The book serves as a clarion call for investors to be critical of financial statements. Even heavily footnoted financial statements can’t provide an accurate or timely picture of a company’s financial situation. This book also challenges managers to regain relevance through a focus on strategic resources in financial accounting.
Lev and Gu suggest that the link between corporate earnings, book values, and other financial indicators in setting share prices has diminished rapidly, and that the timeliness, or relevance to investors’ decisions, of financial reporting information is increasingly preempted by more prompt and relevant information sources. This theory is centered around three arguments: (1) the inexplicable accounting treatment of intangible assets, which are the dominant creators of corporate value; (2) the proposition that accounting isn’t about facts anymore, but rather about managers’ subjective judgment, estimates, and projections; and (3) the idea that unrecorded events increasingly impact corporate value.
To overcome these weaknesses, The End of Accounting envisions a new relationship to company resources and reduced complexity of today’s financial accounting. Citing their own law of the dynamics of regulation, they write, “Regulatory systems strive to be even more complex than the structures or institutions they were charged to regulate.” The authors propose simplified accounting regulations and a true reform agenda. The agenda includes treating intangibles as assets, reversing the proliferation of accounting estimates, and mitigating accounting complexity. On the second point, they quote Warren Buffett: “This isn’t marked-to-market, it’s marked-to-myth.”

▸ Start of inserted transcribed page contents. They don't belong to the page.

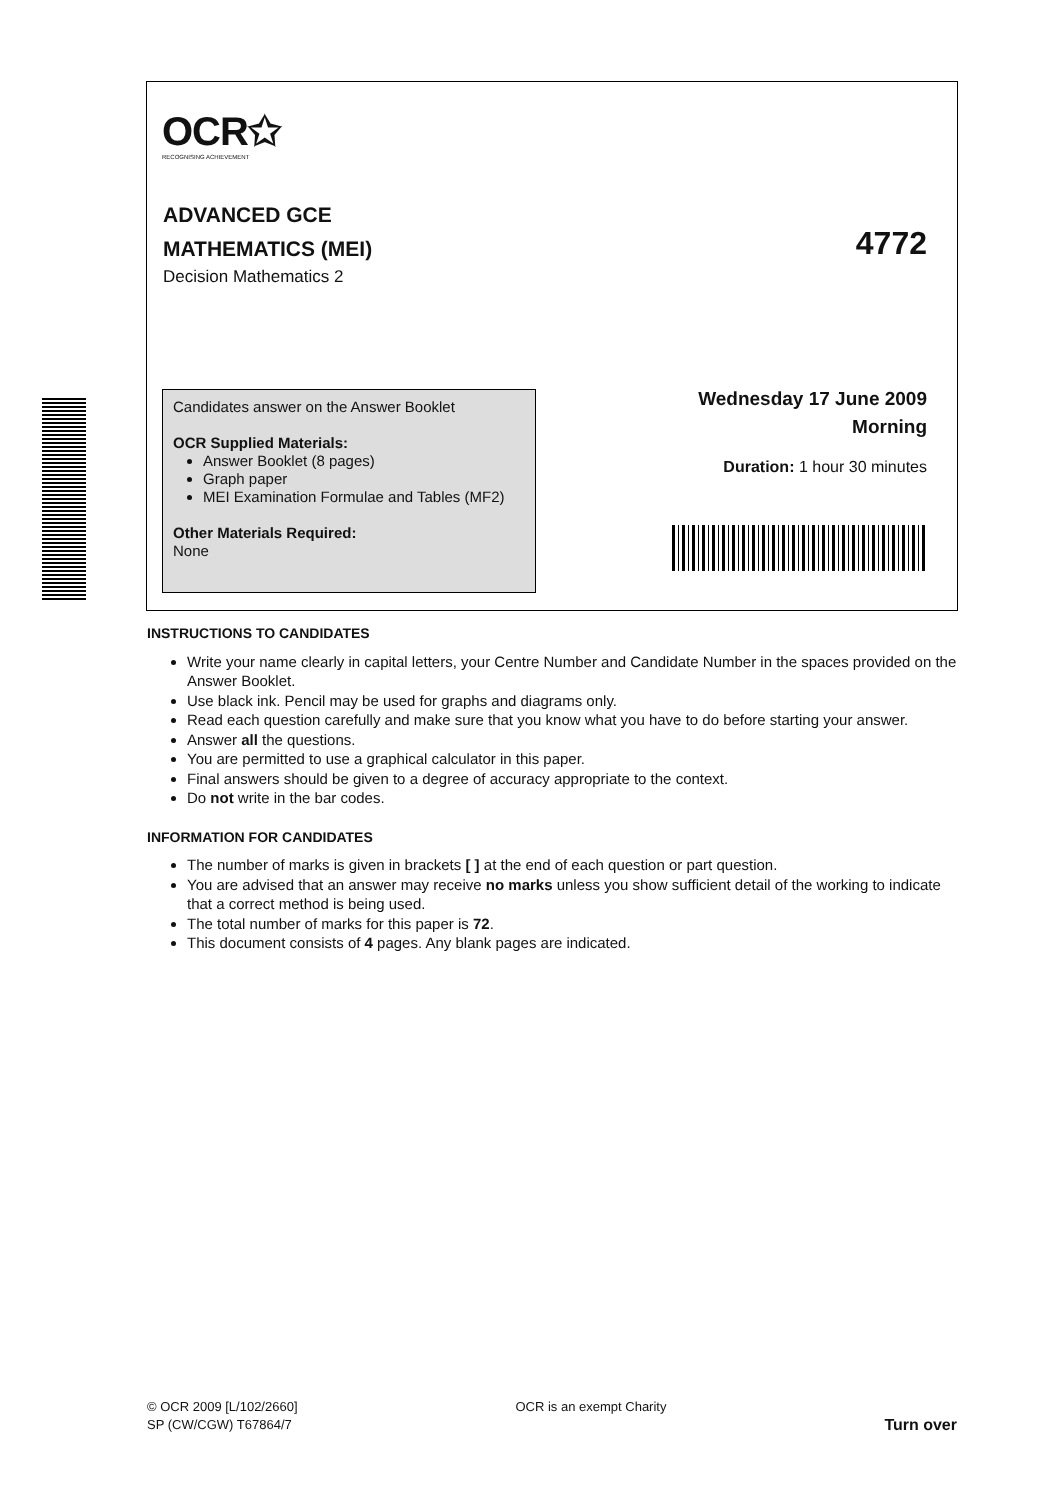OCR✩
RECOGNISING ACHIEVEMENT
ADVANCED GCE
MATHEMATICS (MEI)
Decision Mathematics 2
4772
Candidates answer on the Answer Booklet
OCR Supplied Materials:
Answer Booklet (8 pages)
Graph paper
MEI Examination Formulae and Tables (MF2)
Other Materials Required:
None
Wednesday 17 June 2009
Morning
Duration: 1 hour 30 minutes
INSTRUCTIONS TO CANDIDATES
Write your name clearly in capital letters, your Centre Number and Candidate Number in the spaces provided on the Answer Booklet.
Use black ink. Pencil may be used for graphs and diagrams only.
Read each question carefully and make sure that you know what you have to do before starting your answer.
Answer all the questions.
You are permitted to use a graphical calculator in this paper.
Final answers should be given to a degree of accuracy appropriate to the context.
Do not write in the bar codes.
INFORMATION FOR CANDIDATES
The number of marks is given in brackets [ ] at the end of each question or part question.
You are advised that an answer may receive no marks unless you show sufficient detail of the working to indicate that a correct method is being used.
The total number of marks for this paper is 72.
This document consists of 4 pages. Any blank pages are indicated.
© OCR 2009 [L/102/2660]
SP (CW/CGW) T67864/7
OCR is an exempt Charity
Turn over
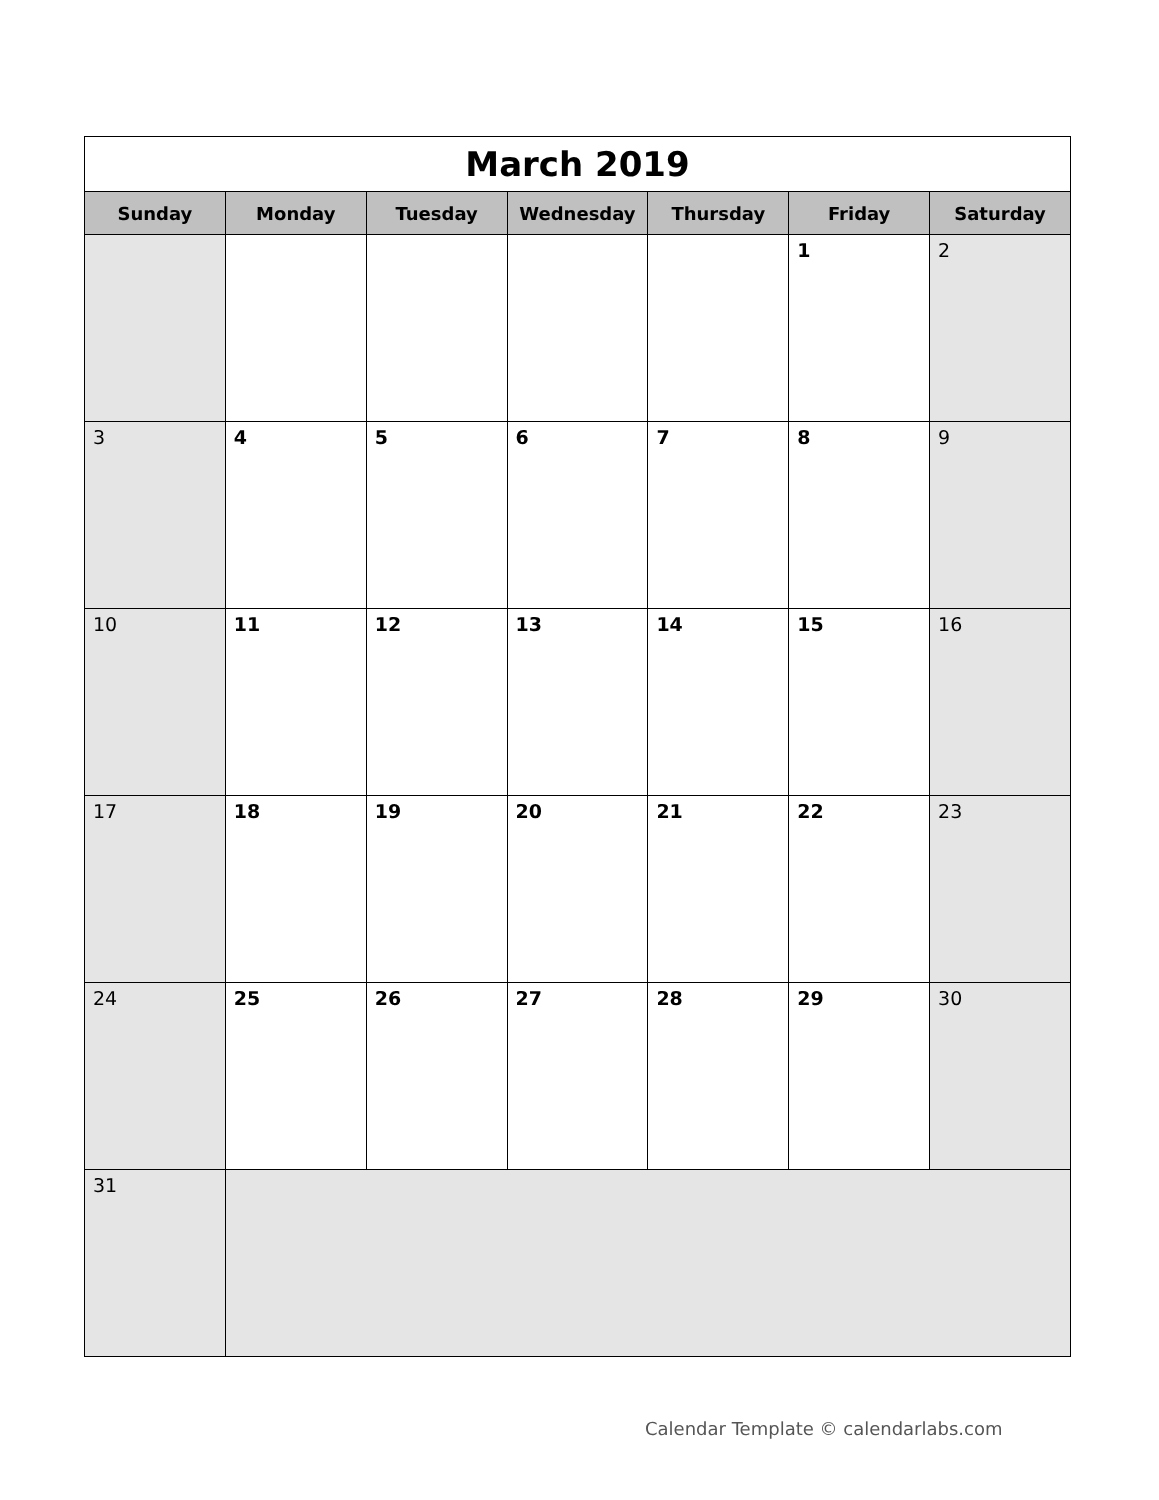| March 2019 | | | | | | |
| Sunday | Monday | Tuesday | Wednesday | Thursday | Friday | Saturday |
| | | | | | 1 | 2 |
| 3 | 4 | 5 | 6 | 7 | 8 | 9 |
| 10 | 11 | 12 | 13 | 14 | 15 | 16 |
| 17 | 18 | 19 | 20 | 21 | 22 | 23 |
| 24 | 25 | 26 | 27 | 28 | 29 | 30 |
| 31 | | | | | | |
Calendar Template © calendarlabs.com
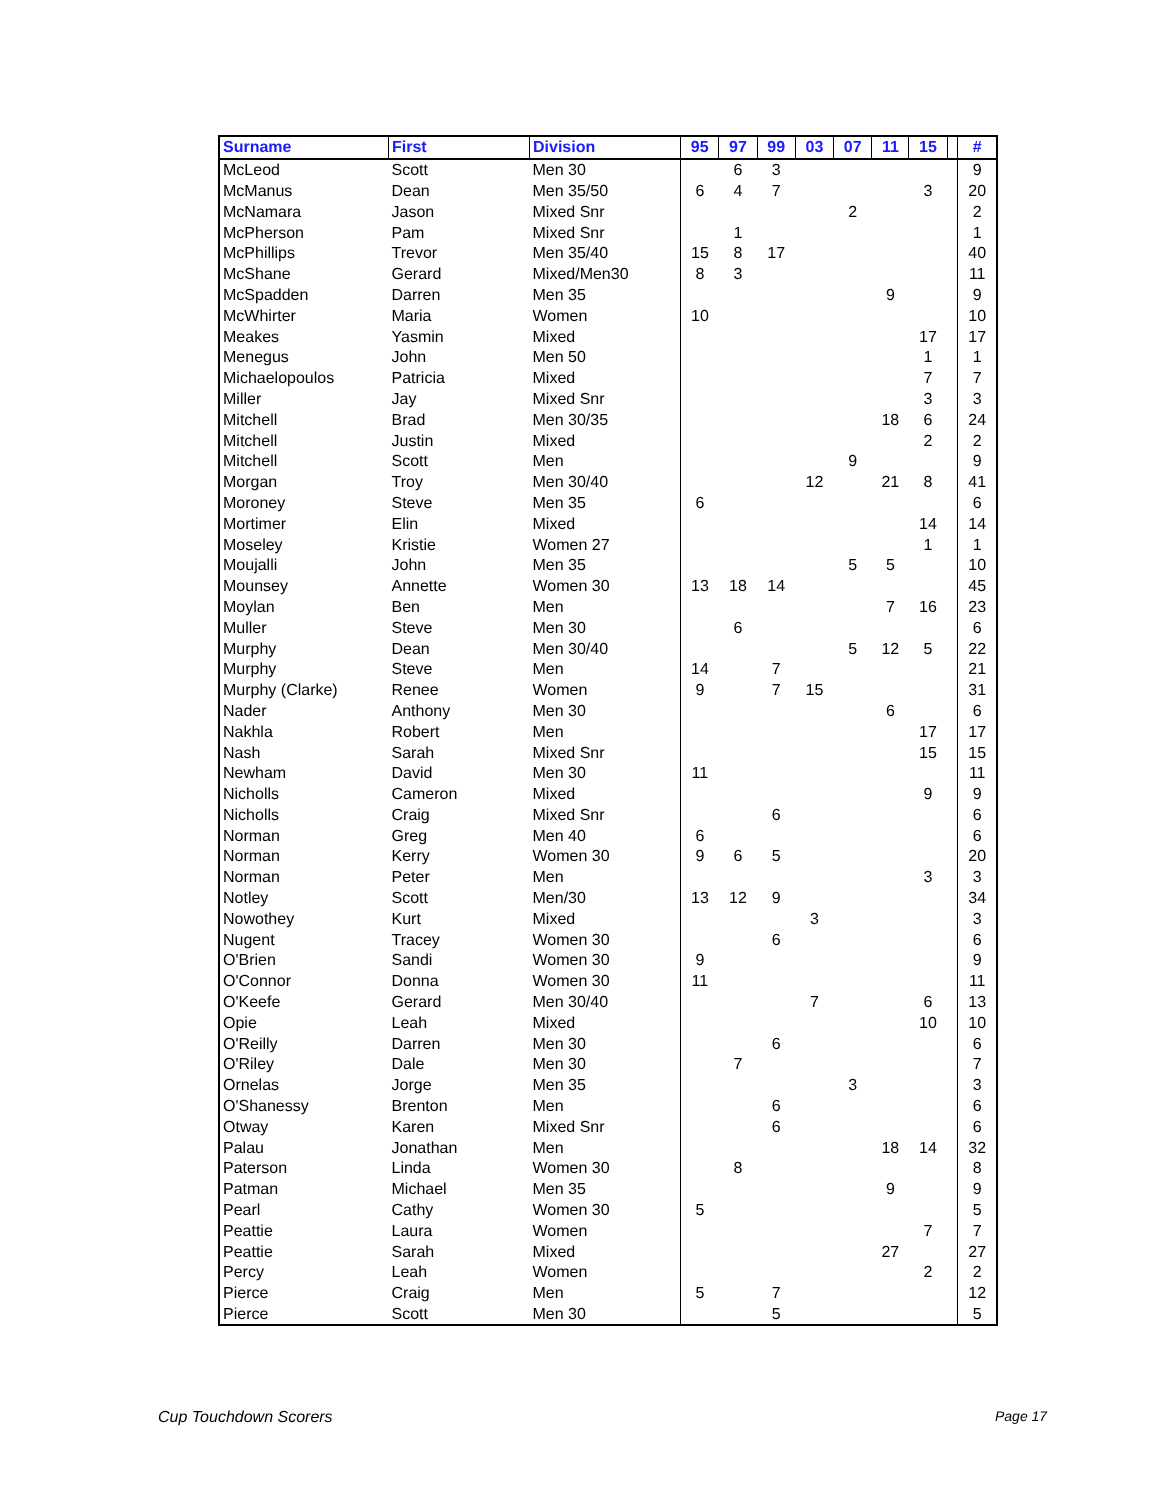| Surname | First | Division | 95 | 97 | 99 | 03 | 07 | 11 | 15 | | # |
| --- | --- | --- | --- | --- | --- | --- | --- | --- | --- | --- | --- |
| McLeod | Scott | Men 30 | | 6 | 3 | | | | | | 9 |
| McManus | Dean | Men 35/50 | 6 | 4 | 7 | | | | 3 | | 20 |
| McNamara | Jason | Mixed Snr | | | | | 2 | | | | 2 |
| McPherson | Pam | Mixed Snr | | 1 | | | | | | | 1 |
| McPhillips | Trevor | Men 35/40 | 15 | 8 | 17 | | | | | | 40 |
| McShane | Gerard | Mixed/Men30 | 8 | 3 | | | | | | | 11 |
| McSpadden | Darren | Men 35 | | | | | | 9 | | | 9 |
| McWhirter | Maria | Women | 10 | | | | | | | | 10 |
| Meakes | Yasmin | Mixed | | | | | | | 17 | | 17 |
| Menegus | John | Men 50 | | | | | | | 1 | | 1 |
| Michaelopoulos | Patricia | Mixed | | | | | | | 7 | | 7 |
| Miller | Jay | Mixed Snr | | | | | | | 3 | | 3 |
| Mitchell | Brad | Men 30/35 | | | | | | 18 | 6 | | 24 |
| Mitchell | Justin | Mixed | | | | | | | 2 | | 2 |
| Mitchell | Scott | Men | | | | | 9 | | | | 9 |
| Morgan | Troy | Men 30/40 | | | | 12 | | 21 | 8 | | 41 |
| Moroney | Steve | Men 35 | 6 | | | | | | | | 6 |
| Mortimer | Elin | Mixed | | | | | | | 14 | | 14 |
| Moseley | Kristie | Women 27 | | | | | | | 1 | | 1 |
| Moujalli | John | Men 35 | | | | | 5 | 5 | | | 10 |
| Mounsey | Annette | Women 30 | 13 | 18 | 14 | | | | | | 45 |
| Moylan | Ben | Men | | | | | | 7 | 16 | | 23 |
| Muller | Steve | Men 30 | | 6 | | | | | | | 6 |
| Murphy | Dean | Men 30/40 | | | | | 5 | 12 | 5 | | 22 |
| Murphy | Steve | Men | 14 | | 7 | | | | | | 21 |
| Murphy (Clarke) | Renee | Women | 9 | | 7 | 15 | | | | | 31 |
| Nader | Anthony | Men 30 | | | | | | 6 | | | 6 |
| Nakhla | Robert | Men | | | | | | | 17 | | 17 |
| Nash | Sarah | Mixed Snr | | | | | | | 15 | | 15 |
| Newham | David | Men 30 | 11 | | | | | | | | 11 |
| Nicholls | Cameron | Mixed | | | | | | | 9 | | 9 |
| Nicholls | Craig | Mixed Snr | | | 6 | | | | | | 6 |
| Norman | Greg | Men 40 | 6 | | | | | | | | 6 |
| Norman | Kerry | Women 30 | 9 | 6 | 5 | | | | | | 20 |
| Norman | Peter | Men | | | | | | | 3 | | 3 |
| Notley | Scott | Men/30 | 13 | 12 | 9 | | | | | | 34 |
| Nowothey | Kurt | Mixed | | | | 3 | | | | | 3 |
| Nugent | Tracey | Women 30 | | | 6 | | | | | | 6 |
| O'Brien | Sandi | Women 30 | 9 | | | | | | | | 9 |
| O'Connor | Donna | Women 30 | 11 | | | | | | | | 11 |
| O'Keefe | Gerard | Men 30/40 | | | | 7 | | | 6 | | 13 |
| Opie | Leah | Mixed | | | | | | | 10 | | 10 |
| O'Reilly | Darren | Men 30 | | | 6 | | | | | | 6 |
| O'Riley | Dale | Men 30 | | 7 | | | | | | | 7 |
| Ornelas | Jorge | Men 35 | | | | | 3 | | | | 3 |
| O'Shanessy | Brenton | Men | | | 6 | | | | | | 6 |
| Otway | Karen | Mixed Snr | | | 6 | | | | | | 6 |
| Palau | Jonathan | Men | | | | | | 18 | 14 | | 32 |
| Paterson | Linda | Women 30 | | 8 | | | | | | | 8 |
| Patman | Michael | Men 35 | | | | | | 9 | | | 9 |
| Pearl | Cathy | Women 30 | 5 | | | | | | | | 5 |
| Peattie | Laura | Women | | | | | | | 7 | | 7 |
| Peattie | Sarah | Mixed | | | | | | 27 | | | 27 |
| Percy | Leah | Women | | | | | | | 2 | | 2 |
| Pierce | Craig | Men | 5 | | 7 | | | | | | 12 |
| Pierce | Scott | Men 30 | | | 5 | | | | | | 5 |
Cup Touchdown Scorers Page 17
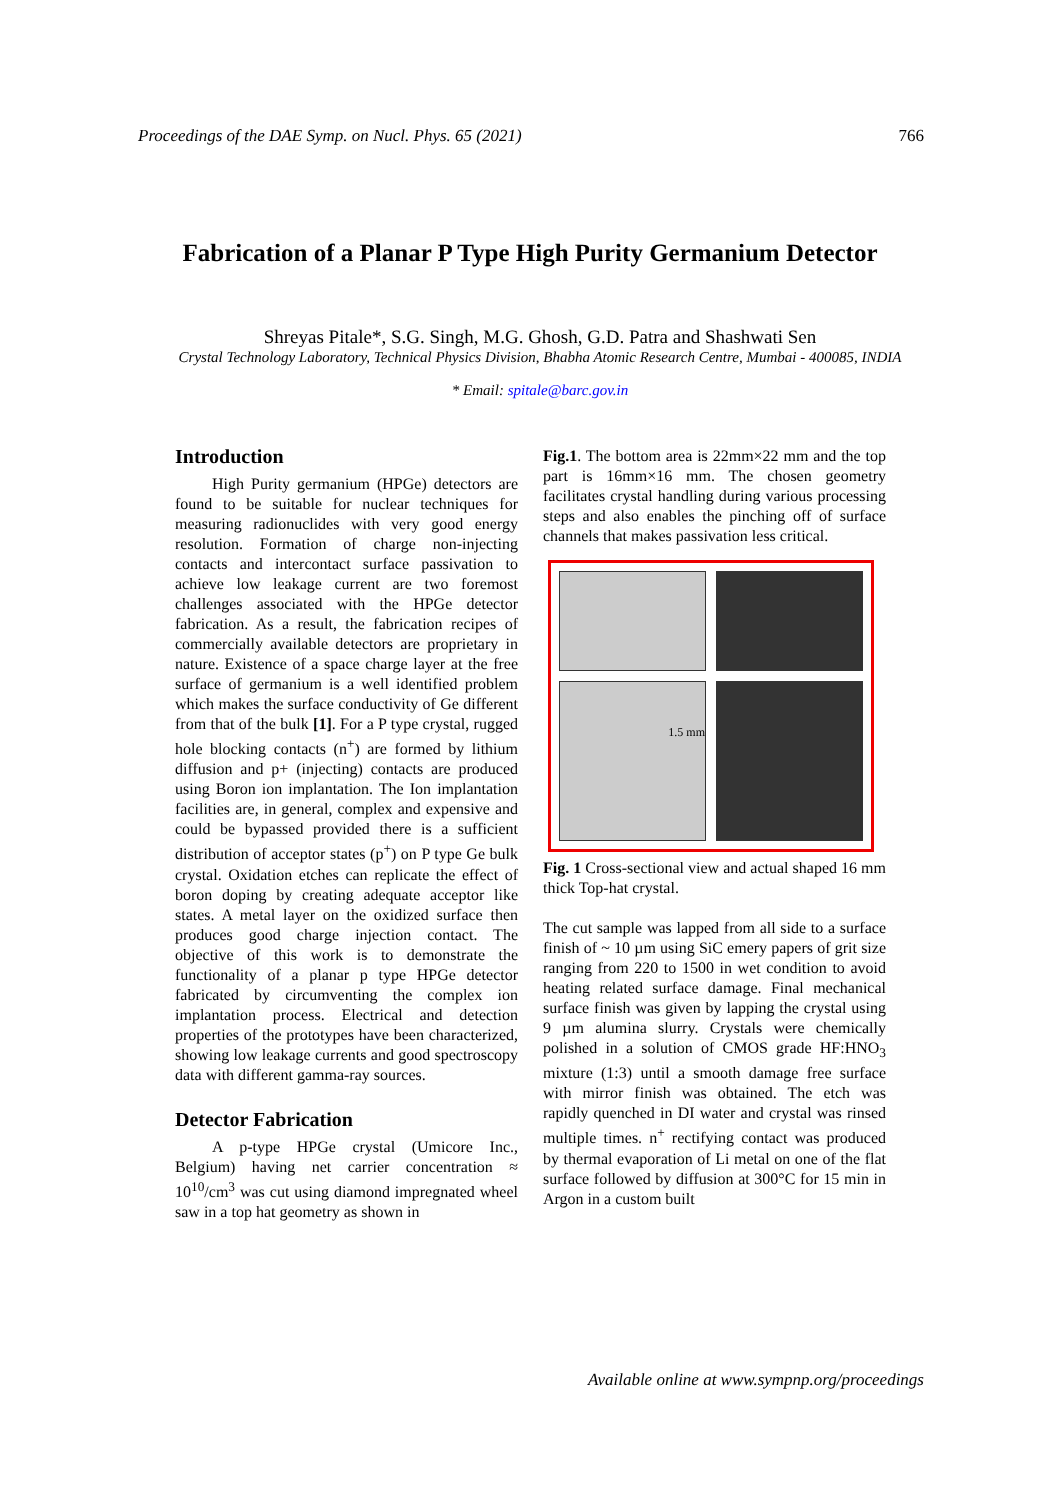Proceedings of the DAE Symp. on Nucl. Phys. 65 (2021) 766
Fabrication of a Planar P Type High Purity Germanium Detector
Shreyas Pitale*, S.G. Singh, M.G. Ghosh, G.D. Patra and Shashwati Sen
Crystal Technology Laboratory, Technical Physics Division, Bhabha Atomic Research Centre, Mumbai - 400085, INDIA
* Email: spitale@barc.gov.in
Introduction
High Purity germanium (HPGe) detectors are found to be suitable for nuclear techniques for measuring radionuclides with very good energy resolution. Formation of charge non-injecting contacts and intercontact surface passivation to achieve low leakage current are two foremost challenges associated with the HPGe detector fabrication. As a result, the fabrication recipes of commercially available detectors are proprietary in nature. Existence of a space charge layer at the free surface of germanium is a well identified problem which makes the surface conductivity of Ge different from that of the bulk [1]. For a P type crystal, rugged hole blocking contacts (n<sup>+</sup>) are formed by lithium diffusion and p+ (injecting) contacts are produced using Boron ion implantation. The Ion implantation facilities are, in general, complex and expensive and could be bypassed provided there is a sufficient distribution of acceptor states (p<sup>+</sup>) on P type Ge bulk crystal. Oxidation etches can replicate the effect of boron doping by creating adequate acceptor like states. A metal layer on the oxidized surface then produces good charge injection contact. The objective of this work is to demonstrate the functionality of a planar p type HPGe detector fabricated by circumventing the complex ion implantation process. Electrical and detection properties of the prototypes have been characterized, showing low leakage currents and good spectroscopy data with different gamma-ray sources.
Detector Fabrication
A p-type HPGe crystal (Umicore Inc., Belgium) having net carrier concentration ≈ 10<sup>10</sup>/cm<sup>3</sup> was cut using diamond impregnated wheel saw in a top hat geometry as shown in
Fig.1. The bottom area is 22mm×22 mm and the top part is 16mm×16 mm. The chosen geometry facilitates crystal handling during various processing steps and also enables the pinching off of surface channels that makes passivation less critical.
1.5 mm
Fig. 1 Cross-sectional view and actual shaped 16 mm thick Top-hat crystal.
The cut sample was lapped from all side to a surface finish of ~ 10 µm using SiC emery papers of grit size ranging from 220 to 1500 in wet condition to avoid heating related surface damage. Final mechanical surface finish was given by lapping the crystal using 9 µm alumina slurry. Crystals were chemically polished in a solution of CMOS grade HF:HNO<sub>3</sub> mixture (1:3) until a smooth damage free surface with mirror finish was obtained. The etch was rapidly quenched in DI water and crystal was rinsed multiple times. n<sup>+</sup> rectifying contact was produced by thermal evaporation of Li metal on one of the flat surface followed by diffusion at 300°C for 15 min in Argon in a custom built
Available online at www.sympnp.org/proceedings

Lev and Gu compare financial results at several companies in varying industries and show the importance of concentrating on resource investments, strategic resources, resource preservation, resource deployment, and value creation. They demonstrate how a one-page report can show investors more about value creation than 75% of the financial regulations created since 1973. Their book is challenging and even entertaining in a way that few financial books are. It will certainly leave you looking at accounting in a new light.